▸ **WHAT THE TASK ASKS**
Copy the entries from the start of the page through the line containing "picture [135, 209, 1426, 1174]", replacing "layout element" with "page element" and keeping everything else unchanged.

▸ **EXERCISE INPUTS**
···
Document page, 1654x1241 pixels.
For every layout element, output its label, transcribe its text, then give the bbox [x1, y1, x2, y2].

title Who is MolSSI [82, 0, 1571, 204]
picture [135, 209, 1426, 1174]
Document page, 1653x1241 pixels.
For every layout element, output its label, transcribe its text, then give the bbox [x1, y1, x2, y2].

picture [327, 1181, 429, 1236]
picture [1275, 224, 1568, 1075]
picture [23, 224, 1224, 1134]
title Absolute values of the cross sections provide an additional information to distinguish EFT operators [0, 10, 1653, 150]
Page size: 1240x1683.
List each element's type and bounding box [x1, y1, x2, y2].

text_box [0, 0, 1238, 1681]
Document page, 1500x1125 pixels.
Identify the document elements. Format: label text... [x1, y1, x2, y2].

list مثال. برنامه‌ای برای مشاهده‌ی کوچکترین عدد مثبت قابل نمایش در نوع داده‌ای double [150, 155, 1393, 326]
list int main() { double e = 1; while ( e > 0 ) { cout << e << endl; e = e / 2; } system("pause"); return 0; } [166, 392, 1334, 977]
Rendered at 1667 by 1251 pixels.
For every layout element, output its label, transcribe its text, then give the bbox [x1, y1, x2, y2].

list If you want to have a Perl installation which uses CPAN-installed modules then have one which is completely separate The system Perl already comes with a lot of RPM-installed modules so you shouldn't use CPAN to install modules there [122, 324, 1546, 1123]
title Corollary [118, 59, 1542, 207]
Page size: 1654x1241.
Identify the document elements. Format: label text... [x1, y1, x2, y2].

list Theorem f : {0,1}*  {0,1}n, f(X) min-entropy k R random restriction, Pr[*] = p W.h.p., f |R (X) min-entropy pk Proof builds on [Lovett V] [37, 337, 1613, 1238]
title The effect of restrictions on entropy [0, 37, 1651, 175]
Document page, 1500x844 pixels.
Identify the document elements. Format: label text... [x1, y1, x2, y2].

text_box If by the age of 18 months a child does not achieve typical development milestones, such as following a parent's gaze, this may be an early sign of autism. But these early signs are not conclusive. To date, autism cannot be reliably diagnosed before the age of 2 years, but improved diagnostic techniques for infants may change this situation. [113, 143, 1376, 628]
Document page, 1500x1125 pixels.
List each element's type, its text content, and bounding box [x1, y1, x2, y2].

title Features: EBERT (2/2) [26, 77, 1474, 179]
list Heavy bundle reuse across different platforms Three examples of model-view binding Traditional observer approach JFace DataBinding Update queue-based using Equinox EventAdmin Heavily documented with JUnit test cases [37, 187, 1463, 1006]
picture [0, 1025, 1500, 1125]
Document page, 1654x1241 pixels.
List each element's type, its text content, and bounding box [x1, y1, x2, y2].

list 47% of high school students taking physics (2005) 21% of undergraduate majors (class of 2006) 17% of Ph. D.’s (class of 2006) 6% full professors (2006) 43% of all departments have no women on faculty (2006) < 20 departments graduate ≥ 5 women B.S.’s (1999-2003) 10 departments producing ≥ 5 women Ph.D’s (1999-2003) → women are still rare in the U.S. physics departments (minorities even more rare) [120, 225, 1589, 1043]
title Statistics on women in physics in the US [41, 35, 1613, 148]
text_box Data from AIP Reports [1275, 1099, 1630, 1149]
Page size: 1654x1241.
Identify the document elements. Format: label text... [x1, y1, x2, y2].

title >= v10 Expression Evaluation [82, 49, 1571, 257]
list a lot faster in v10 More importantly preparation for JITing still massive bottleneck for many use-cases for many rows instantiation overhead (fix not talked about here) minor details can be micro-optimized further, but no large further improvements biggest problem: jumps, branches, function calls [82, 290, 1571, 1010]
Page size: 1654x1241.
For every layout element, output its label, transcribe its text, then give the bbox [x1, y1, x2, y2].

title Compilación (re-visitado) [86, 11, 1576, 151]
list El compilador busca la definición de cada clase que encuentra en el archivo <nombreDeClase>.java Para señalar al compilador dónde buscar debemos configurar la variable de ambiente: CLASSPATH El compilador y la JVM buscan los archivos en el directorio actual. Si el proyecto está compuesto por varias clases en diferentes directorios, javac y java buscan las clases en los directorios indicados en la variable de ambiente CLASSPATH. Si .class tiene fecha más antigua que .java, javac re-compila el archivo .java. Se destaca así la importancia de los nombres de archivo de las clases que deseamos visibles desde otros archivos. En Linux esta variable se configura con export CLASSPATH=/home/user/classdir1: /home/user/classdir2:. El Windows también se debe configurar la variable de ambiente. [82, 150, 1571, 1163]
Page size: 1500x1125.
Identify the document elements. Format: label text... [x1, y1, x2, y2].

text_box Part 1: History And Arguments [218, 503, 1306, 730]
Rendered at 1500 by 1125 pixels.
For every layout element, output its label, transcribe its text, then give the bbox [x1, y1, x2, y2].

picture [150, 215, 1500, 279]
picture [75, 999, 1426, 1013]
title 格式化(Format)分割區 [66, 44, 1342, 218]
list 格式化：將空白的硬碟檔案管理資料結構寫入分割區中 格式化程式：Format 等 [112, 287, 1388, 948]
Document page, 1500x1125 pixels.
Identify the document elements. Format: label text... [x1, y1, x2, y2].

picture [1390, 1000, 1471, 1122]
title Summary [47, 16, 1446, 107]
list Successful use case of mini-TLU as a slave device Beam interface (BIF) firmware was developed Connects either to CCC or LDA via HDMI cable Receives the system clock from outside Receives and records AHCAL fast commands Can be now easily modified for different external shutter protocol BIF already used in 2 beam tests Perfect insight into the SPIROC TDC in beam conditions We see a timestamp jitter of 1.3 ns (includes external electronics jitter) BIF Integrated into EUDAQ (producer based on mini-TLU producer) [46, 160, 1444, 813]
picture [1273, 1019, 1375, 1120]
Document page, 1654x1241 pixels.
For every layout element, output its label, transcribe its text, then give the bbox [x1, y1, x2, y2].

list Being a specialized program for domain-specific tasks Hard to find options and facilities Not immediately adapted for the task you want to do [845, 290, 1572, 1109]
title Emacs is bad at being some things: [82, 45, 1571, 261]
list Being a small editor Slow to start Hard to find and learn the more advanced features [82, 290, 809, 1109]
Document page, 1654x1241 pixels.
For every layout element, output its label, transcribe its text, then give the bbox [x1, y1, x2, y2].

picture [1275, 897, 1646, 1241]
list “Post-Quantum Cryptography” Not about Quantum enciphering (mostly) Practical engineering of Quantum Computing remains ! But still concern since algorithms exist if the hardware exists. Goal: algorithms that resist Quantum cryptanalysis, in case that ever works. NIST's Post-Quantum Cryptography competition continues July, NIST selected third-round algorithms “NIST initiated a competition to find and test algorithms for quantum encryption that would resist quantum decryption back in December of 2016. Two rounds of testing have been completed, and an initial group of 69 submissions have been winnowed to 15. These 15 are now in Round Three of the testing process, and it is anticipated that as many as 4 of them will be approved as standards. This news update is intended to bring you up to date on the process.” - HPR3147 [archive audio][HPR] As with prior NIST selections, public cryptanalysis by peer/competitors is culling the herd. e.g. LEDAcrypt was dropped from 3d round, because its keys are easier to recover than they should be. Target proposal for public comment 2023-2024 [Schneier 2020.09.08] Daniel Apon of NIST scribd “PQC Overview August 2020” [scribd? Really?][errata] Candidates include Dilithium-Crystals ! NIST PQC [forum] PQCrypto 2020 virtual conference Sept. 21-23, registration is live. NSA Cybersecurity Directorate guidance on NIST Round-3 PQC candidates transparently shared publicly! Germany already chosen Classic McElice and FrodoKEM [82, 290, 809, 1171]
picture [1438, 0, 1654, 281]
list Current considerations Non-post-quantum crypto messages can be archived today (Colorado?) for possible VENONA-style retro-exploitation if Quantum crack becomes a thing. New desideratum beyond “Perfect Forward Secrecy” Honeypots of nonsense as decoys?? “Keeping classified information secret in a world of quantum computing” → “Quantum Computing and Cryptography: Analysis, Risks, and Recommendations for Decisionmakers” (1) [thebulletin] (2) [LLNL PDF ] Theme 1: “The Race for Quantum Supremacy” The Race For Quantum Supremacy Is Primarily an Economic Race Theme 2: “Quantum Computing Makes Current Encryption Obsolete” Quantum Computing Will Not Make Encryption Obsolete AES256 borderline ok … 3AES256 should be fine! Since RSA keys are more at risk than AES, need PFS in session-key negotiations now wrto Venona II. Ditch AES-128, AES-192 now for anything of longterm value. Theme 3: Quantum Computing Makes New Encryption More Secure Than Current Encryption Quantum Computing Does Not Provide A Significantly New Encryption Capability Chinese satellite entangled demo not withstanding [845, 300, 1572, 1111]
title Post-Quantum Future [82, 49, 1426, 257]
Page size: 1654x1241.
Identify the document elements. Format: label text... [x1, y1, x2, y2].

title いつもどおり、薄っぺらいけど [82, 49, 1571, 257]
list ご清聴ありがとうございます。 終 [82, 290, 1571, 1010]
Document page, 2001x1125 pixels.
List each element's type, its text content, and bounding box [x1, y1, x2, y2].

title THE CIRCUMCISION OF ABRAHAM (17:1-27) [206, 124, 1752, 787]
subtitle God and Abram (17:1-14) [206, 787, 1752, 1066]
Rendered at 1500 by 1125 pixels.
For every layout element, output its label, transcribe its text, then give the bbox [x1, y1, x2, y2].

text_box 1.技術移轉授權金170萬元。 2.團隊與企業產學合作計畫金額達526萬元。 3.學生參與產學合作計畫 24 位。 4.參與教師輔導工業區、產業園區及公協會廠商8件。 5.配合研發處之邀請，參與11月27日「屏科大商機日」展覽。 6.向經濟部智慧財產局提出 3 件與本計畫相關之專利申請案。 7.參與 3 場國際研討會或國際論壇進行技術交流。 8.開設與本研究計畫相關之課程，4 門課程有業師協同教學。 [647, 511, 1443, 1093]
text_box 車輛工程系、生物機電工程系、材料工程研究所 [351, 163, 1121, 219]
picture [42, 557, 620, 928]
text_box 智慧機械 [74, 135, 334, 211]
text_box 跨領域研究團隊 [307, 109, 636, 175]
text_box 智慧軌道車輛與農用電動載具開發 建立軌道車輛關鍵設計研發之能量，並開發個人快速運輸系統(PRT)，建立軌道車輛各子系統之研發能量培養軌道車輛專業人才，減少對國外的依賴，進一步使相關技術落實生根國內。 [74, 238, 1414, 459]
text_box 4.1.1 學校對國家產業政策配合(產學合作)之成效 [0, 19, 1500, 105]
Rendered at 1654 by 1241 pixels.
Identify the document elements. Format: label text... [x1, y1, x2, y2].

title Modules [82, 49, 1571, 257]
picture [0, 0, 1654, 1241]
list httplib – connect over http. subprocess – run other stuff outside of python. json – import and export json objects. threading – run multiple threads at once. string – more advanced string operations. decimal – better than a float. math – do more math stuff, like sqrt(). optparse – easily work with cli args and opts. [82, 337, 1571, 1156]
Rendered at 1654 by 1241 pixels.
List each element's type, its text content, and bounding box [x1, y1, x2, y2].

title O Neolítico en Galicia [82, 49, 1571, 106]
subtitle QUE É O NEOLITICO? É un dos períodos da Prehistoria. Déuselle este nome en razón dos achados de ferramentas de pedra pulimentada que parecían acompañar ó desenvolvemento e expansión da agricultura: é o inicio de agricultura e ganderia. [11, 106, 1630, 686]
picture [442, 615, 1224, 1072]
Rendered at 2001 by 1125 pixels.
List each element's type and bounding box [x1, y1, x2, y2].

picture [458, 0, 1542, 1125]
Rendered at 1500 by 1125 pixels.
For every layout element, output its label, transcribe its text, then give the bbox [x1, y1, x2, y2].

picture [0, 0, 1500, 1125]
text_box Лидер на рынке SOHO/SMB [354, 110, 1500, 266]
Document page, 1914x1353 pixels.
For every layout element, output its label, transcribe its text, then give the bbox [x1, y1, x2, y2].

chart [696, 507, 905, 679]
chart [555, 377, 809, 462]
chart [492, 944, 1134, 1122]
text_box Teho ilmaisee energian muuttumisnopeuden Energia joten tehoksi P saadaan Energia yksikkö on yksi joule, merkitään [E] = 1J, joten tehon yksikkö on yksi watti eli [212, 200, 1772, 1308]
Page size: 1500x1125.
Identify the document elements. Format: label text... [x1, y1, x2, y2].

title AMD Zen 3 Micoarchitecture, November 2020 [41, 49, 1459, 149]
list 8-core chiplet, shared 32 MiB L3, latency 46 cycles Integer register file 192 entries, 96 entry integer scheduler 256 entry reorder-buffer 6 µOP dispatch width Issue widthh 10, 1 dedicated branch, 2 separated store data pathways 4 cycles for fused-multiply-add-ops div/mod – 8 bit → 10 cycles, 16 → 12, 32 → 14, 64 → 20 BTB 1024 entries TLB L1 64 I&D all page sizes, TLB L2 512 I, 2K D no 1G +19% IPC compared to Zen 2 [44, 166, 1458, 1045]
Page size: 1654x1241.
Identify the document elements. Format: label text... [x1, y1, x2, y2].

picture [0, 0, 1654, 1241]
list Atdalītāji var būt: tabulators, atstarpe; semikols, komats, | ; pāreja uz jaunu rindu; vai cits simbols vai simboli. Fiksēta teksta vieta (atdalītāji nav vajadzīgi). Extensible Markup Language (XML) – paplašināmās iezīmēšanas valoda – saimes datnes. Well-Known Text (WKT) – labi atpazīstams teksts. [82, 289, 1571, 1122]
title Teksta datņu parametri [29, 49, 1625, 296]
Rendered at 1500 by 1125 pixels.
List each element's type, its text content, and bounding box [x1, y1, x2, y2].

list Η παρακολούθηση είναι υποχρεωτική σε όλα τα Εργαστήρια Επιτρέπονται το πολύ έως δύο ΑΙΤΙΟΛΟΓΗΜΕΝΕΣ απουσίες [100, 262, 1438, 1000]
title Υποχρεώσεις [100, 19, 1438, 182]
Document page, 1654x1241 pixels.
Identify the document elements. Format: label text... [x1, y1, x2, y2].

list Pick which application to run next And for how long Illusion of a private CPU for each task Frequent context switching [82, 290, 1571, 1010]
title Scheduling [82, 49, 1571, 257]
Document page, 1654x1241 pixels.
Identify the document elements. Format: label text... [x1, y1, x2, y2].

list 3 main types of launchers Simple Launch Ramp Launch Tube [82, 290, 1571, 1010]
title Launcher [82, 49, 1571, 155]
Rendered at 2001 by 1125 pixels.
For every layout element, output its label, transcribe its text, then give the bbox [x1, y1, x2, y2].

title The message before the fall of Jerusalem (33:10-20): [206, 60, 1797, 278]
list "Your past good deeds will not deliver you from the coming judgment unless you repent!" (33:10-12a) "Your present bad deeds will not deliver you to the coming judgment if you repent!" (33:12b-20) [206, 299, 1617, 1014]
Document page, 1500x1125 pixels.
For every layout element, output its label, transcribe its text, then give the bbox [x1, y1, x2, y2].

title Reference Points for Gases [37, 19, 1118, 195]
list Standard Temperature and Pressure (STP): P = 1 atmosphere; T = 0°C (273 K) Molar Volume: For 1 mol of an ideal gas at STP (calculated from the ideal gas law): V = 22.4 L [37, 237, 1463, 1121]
···
▸ **COMPLETED EXERCISE**
Document page, 1654x1241 pixels.
For every page element, output its label, transcribe its text, then give the bbox [x1, y1, x2, y2].

title Who is MolSSI [82, 0, 1571, 204]
picture [135, 209, 1426, 1174]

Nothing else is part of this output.